-- Data to process follows --

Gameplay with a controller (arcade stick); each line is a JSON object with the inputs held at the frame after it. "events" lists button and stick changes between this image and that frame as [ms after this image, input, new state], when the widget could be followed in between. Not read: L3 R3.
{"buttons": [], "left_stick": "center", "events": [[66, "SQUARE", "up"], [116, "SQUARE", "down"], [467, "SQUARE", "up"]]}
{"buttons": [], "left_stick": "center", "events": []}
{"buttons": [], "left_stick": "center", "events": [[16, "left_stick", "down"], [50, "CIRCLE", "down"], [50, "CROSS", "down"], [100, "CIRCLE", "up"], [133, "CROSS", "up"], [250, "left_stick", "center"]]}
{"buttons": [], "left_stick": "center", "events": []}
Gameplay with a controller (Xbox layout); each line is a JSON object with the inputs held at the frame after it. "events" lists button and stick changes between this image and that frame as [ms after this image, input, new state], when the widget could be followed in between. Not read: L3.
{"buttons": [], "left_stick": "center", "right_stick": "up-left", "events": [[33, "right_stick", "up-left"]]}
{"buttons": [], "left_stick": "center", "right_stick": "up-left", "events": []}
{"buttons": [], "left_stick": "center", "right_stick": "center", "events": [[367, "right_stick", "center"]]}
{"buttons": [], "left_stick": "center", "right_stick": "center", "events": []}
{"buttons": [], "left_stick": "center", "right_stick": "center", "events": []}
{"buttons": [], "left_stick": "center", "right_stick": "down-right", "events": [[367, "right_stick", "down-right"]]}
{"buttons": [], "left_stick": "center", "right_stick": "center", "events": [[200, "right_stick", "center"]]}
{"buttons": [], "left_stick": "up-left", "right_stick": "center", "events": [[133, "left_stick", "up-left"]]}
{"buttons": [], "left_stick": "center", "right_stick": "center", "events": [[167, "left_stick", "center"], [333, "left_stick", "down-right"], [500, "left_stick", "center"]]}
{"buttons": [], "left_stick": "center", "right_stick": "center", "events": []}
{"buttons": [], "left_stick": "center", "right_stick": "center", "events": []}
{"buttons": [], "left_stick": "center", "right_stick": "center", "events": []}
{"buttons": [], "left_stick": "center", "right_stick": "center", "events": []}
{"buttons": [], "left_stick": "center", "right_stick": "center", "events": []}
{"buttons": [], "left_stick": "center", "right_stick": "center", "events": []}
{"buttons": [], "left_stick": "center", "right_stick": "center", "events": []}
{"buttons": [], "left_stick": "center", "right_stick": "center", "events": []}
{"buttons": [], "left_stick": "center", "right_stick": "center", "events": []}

-- Data to process concluded --

Wherever the string "when" occurs in the listing, return the line it sits on.

▶ _Problem solution_
Gameplay with a controller (arcade stick); each line is a JSON object with the inputs held at the frame after it. "events" lists button and stick changes between this image and that frame as [ms after this image, input, new state], when the widget could be followed in between. Not read: L3 R3.
Gameplay with a controller (Xbox layout); each line is a JSON object with the inputs held at the frame after it. "events" lists button and stick changes between this image and that frame as [ms after this image, input, new state], when the widget could be followed in between. Not read: L3.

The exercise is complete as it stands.